15. The double clutch transmission according to claim 10, wherein first, second and third fixed gearwheels (1, 2, 3) of second transmission input shaft (w_k2) of a second subtransmission are respectively assigned a first gear plane (7-1) as a single gear plane, a second gear plane (8-14) as a dual gear plane, and a third gear plane (9-15) as a dual gear plane, and first, second and third fixed gearwheels (4, 5, 6) of the first transmission input shaft (w_k1) of a first subtransmission are respectively assigned a fourth gear plane (10-16) as a dual gear plane, a fifth gear plane (11-5) as a single gear plane, and a sixth gear plane (12-6) as a single gear plane.

16. The double clutch transmission according to claim 10, wherein first, second and third fixed gearwheels (1, 2, 3) of second transmission input shaft (w_k2) of a second subtransmission are respectively assigned a first gear plane (7-13) as a dual gear plane, a second gear plane (2-14) as a single gear plane, and a third gear plane (9-15) as a dual gear plane, and first, second and third fixed gearwheels (4, 5, 6) of the first transmission input shaft (w_k1) of a first subtransmission are respectively assigned a fourth gear plane (10-16) as a dual gear plane, a fifth gear plane (5-17, 11-5) as a single gear plane, and a sixth gear plane (6-18, 12-6) as a single gear plane.
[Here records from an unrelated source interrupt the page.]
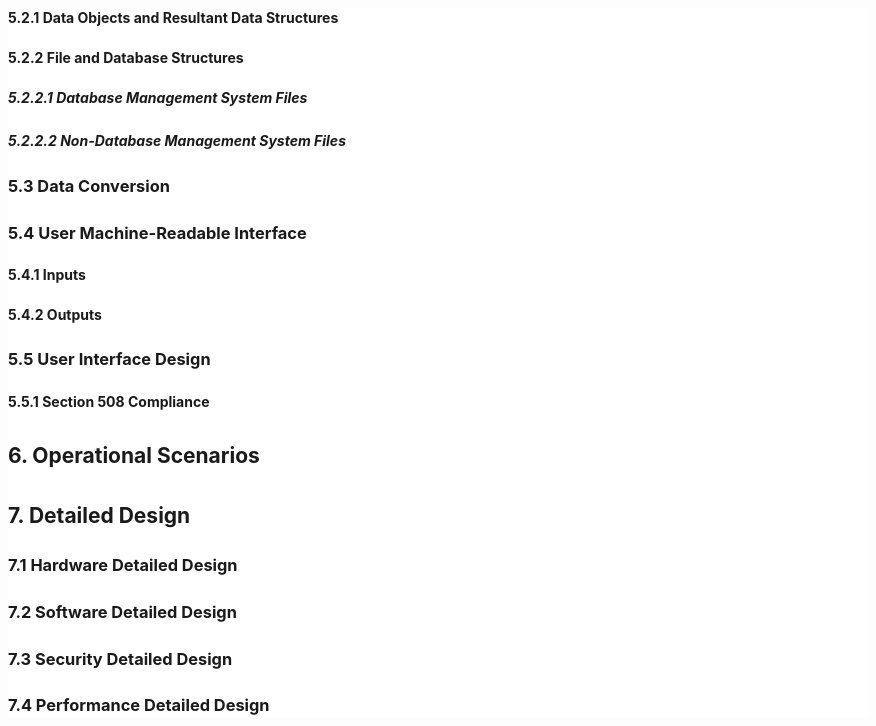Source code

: 

#### 5.2.1 Data Objects and Resultant Data Structures



#### 5.2.2 File and Database Structures



##### 5.2.2.1 Database Management System Files



##### 5.2.2.2 Non-Database Management System Files



### 5.3 Data Conversion



### 5.4 User Machine-Readable Interface



#### 5.4.1 Inputs



#### 5.4.2 Outputs



### 5.5 User Interface Design



#### 5.5.1 Section 508 Compliance



## 6. Operational Scenarios



## 7. Detailed Design



### 7.1 Hardware Detailed Design



### 7.2 Software Detailed Design



### 7.3 Security Detailed Design



### 7.4 Performance Detailed Design
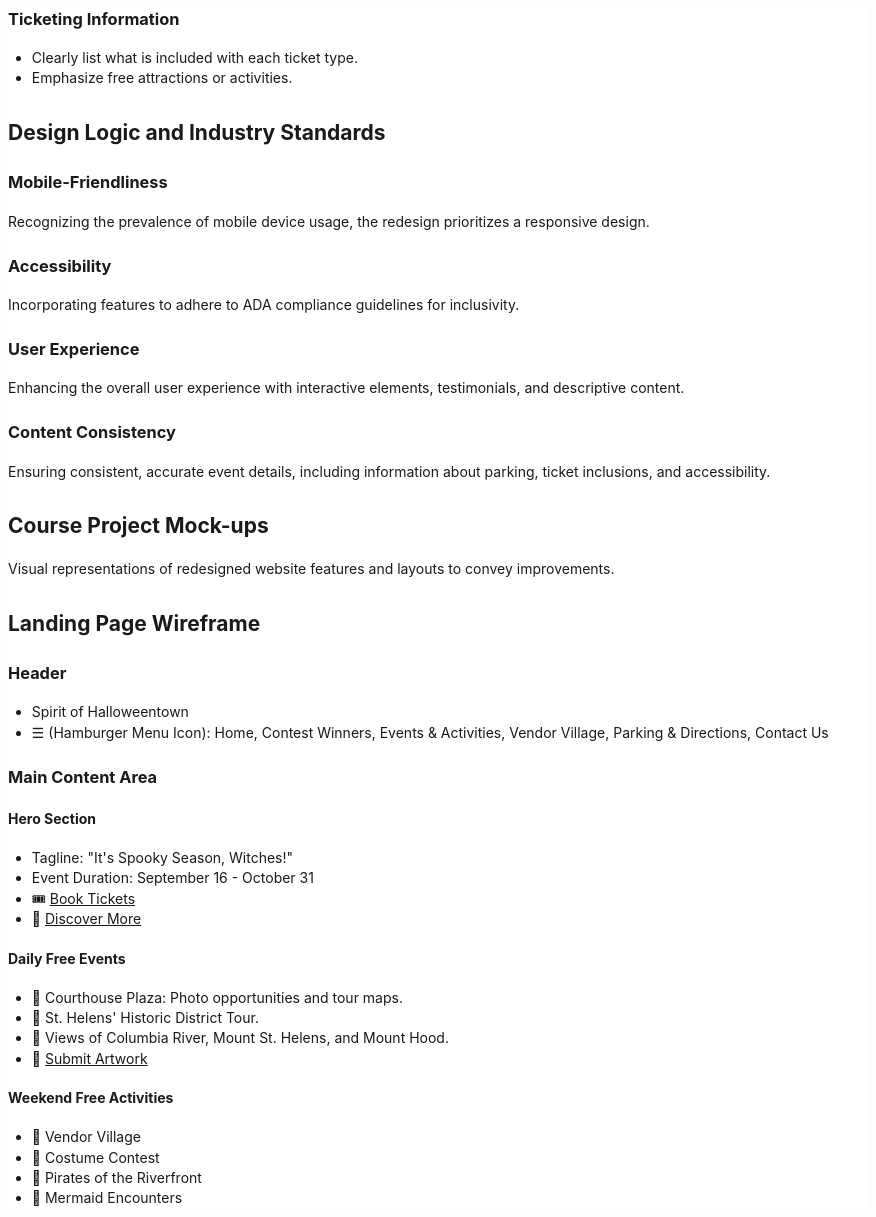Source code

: ### Ticketing Information
- Clearly list what is included with each ticket type.
- Emphasize free attractions or activities.

## Design Logic and Industry Standards
### Mobile-Friendliness
Recognizing the prevalence of mobile device usage, the redesign prioritizes a responsive design.

### Accessibility
Incorporating features to adhere to ADA compliance guidelines for inclusivity.

### User Experience
Enhancing the overall user experience with interactive elements, testimonials, and descriptive content.

### Content Consistency
Ensuring consistent, accurate event details, including information about parking, ticket inclusions, and accessibility.

## Course Project Mock-ups
Visual representations of redesigned website features and layouts to convey improvements.

## Landing Page Wireframe
### Header
- Spirit of Halloweentown
- ☰ (Hamburger Menu Icon): Home, Contest Winners, Events & Activities, Vendor Village, Parking & Directions, Contact Us

### Main Content Area
#### Hero Section
- Tagline: "It's Spooky Season, Witches!"
- Event Duration: September 16 - October 31
- 🎟️ [Book Tickets]()
- 🎃 [Discover More]()

#### Daily Free Events
- 📍 Courthouse Plaza: Photo opportunities and tour maps.
- 📍 St. Helens' Historic District Tour.
- 📍 Views of Columbia River, Mount St. Helens, and Mount Hood.
- 🎨 [Submit Artwork]()

#### Weekend Free Activities
- 🎉 Vendor Village
- 🎉 Costume Contest
- 🎉 Pirates of the Riverfront
- 🎉 Mermaid Encounters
17. The double clutch transmission according to claim 10, wherein first, second and third fixed gearwheels (1, 2, 3) of the second transmission input shaft (w_k2) of a second subtransmission are respectively assigned a first gear plane (7-1, 1-13) as a single gear plane, a second gear plane (8-2, 2-14) as a single gear plane, and a third gear plane (9-15) as a dual gear plane, and first, second and third fixed gearwheels (4, 5, 6) of first transmission input shaft (w_k1) of the second subtransmission are respectively assigned a fourth gear plane (10-16) as a dual gear plane, a fifth gear plane (11-17) as a dual gear plane, and a sixth gear plane (12-6, 6-18) as a single gear plane.

18. The double clutch transmission according to claim 10, wherein first, second and third fixed gearwheels (1, 2, 3) of the second transmission input shaft (w_k2) of a second subtransmission are respectively assigned a first gear plane (1-13) as a single gear plane, a second gear plane (2-14) as a single gear plane, and a third gear (3-15) as a single gear plane, and first, second and third fixed gearwheels (4, 5, 6) of the first transmission input shaft (w_k1) of the second subtransmission are respectively assigned a fourth gear plane (10-16) as a dual gear plane, a fifth gear plane (11-17) as a dual gear plane, and a sixth gear plane (12-18) as a dual gear plane.